Scrutés de près par les entreprises de cybersécurité, les groupes Magecart n’hésitent pas à avoir recours à des mesures de dissimulation visant à éviter la détection : stéganographie pour l’exfiltration des données, obscurcissement du code, script malveillant chargé depuis une source externe ou encore utilisation de WebSockets pour l’exfiltration de données via un canal moins voyant. Les différents skimmers proposés en vente sur le marché noir proposent pour certains ces fonctionnalités, et des améliorations “maison” sont parfois apportées par les cybercriminels. « C’est assez similaire à ce qu’on a pu voir avec la mode des cryptojackers : toutes ces techniques sont réutilisées à l’envi par les opérateurs d’attaques Magecart. Au final c’est le jeu du chat et de la souris », résume Jérôme Segura.
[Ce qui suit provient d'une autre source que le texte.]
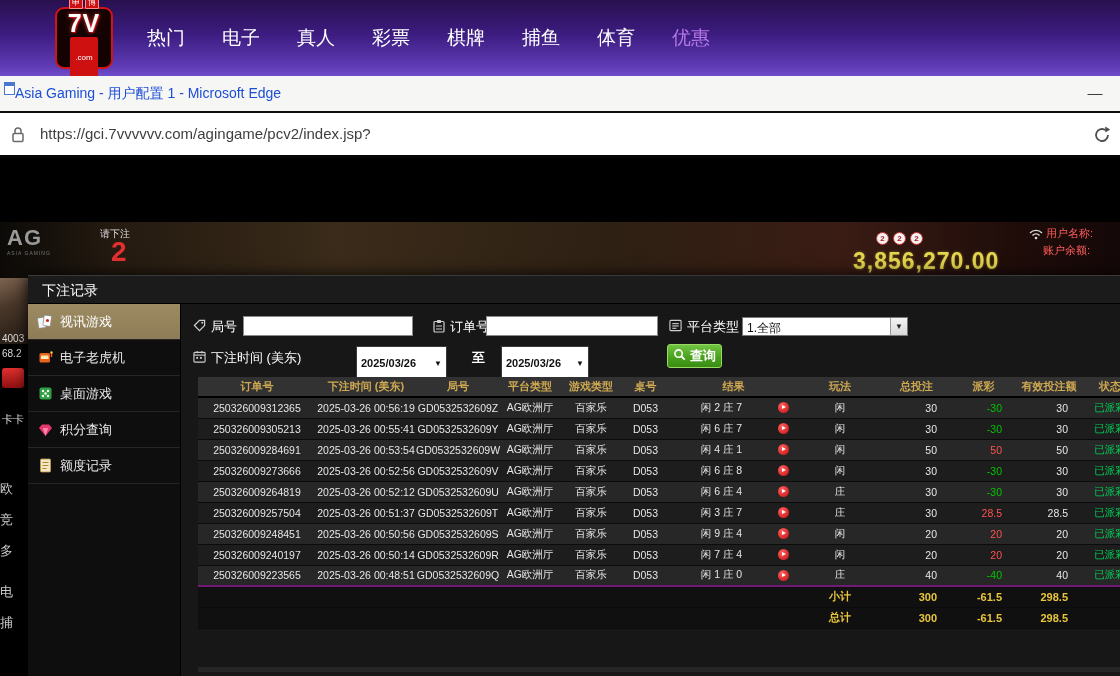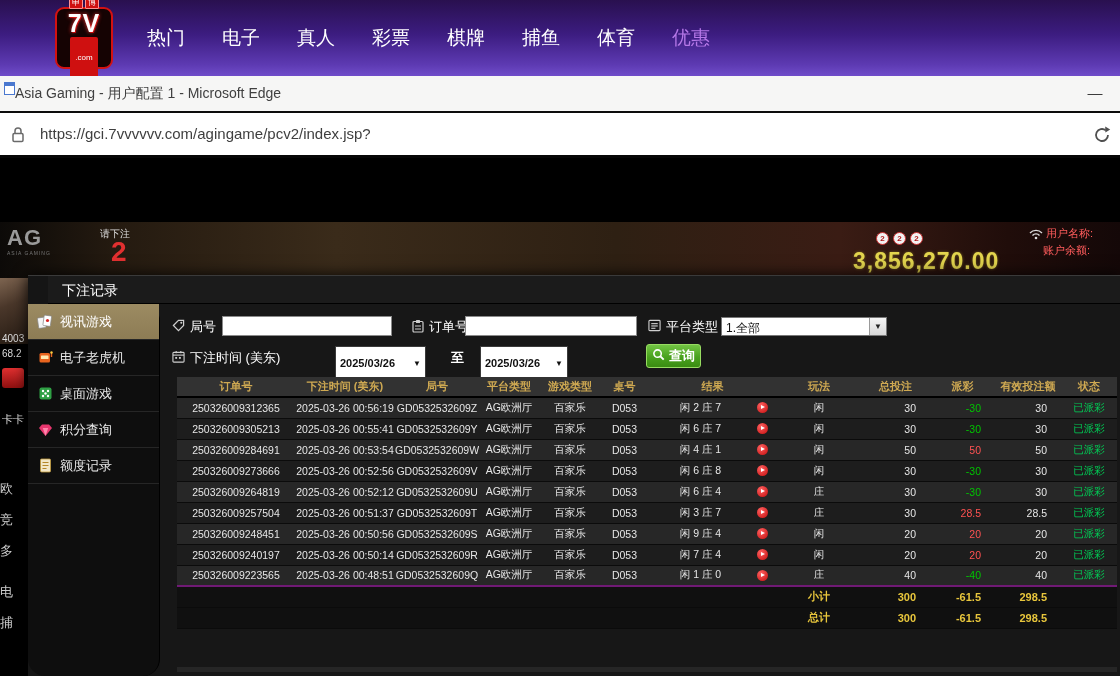"Asia Gaming - 用户配置 1" .title-text { color: #404040 -> #1d4ed8 }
La relève des “exploit kits”

Le nom Magecart provient des premières publications de RiskIQ sur le sujet en 2018, et fait directement référence au CMS Magento, cible privilégiée des attaquants. « Ce n’est pas le seul CMS visé par ces attaques. On a constaté des attaques sur d’autres CMS type Woocommerce, ou plus récemment ASP.net. Mais Magento reste une cible fréquente : c’est un CMS populaire, et des vulnérabilités sont connues et découvertes régulièrement », précise Jérôme Segura.
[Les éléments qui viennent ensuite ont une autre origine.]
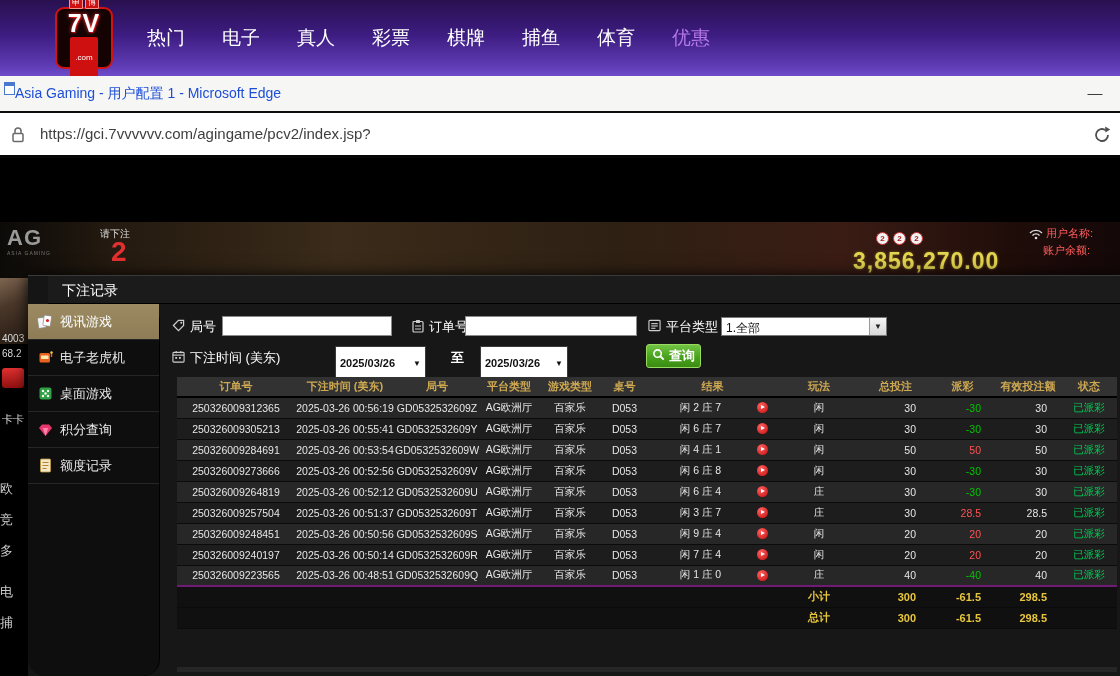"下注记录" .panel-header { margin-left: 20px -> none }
Ce type d’attaque a gagné en popularité au cours des deux dernières années en se posant en alternative efficace aux “exploit kits”, qui se présentaient comme la principale menace web des dernières années. « Il y a 5 ans, les exploit kits étaient le vecteur d’attaque principal. Mais avec la fin du monopole d’Internet Explorer et d’Adobe Flash, les attaquants se rendent compte qu’il est plus complexe de s’attaquer directement au navigateur. La popularité de Google Chrome demande de trouver des attaques ne nécessitant aucune vulnérabilité et fonctionnant sur tous les navigateurs : les attaques de Web Skimming fonctionnent comme ça », détaille Jérôme Segura. Si le chercheur estime qu’il est « délicat » de donner un nombre d’attaques, il assure que celles-ci sont en hausse, profitant notamment de l’essor du commerce en ligne pendant le confinement.

Et qui sont ceux qui s’adonnent à ces attaques ? Les premiers rapports avaient tendance à les attribuer à un même groupe, connu sous le nom de Magecart. On sait néanmoins depuis le rapport de RiskIQ publié en 2018 que plusieurs groupes ont recours à ces techniques. Mais l’attribution a ses limites : « RiskIQ avait choisi de numéroter les différents groupes. On a commencé par en distinguer huit, puis douze. Plus tard, GroupIB est arrivé avec un nouveau rapport et en a trouvé une trentaine : c’est à ce moment-là que j’ai pour ma part un peu abandonné la numérotation des groupes parce que ça n’avait plus vraiment de sens », témoigne Jérôme Segura.

Les acteurs à l’origine de ces attaques sont nombreux et divers : plusieurs arrestations ont été annoncées en Indonésie, mais d’autres groupes semblent avoir des liens avec les groupes Dridex et la sphère cybercriminelle russe. Des rapports publiés au mois de juillet ont également accusé le groupe Lazarus, lié au gouvernement de la Corée du Nord, d’avoir visé la chaîne de vente d’accessoires en ligne Claire’s avec une attaque de ce type : Magecart est une tactique qui fonctionne et tout le monde semble aujourd’hui s’en emparer.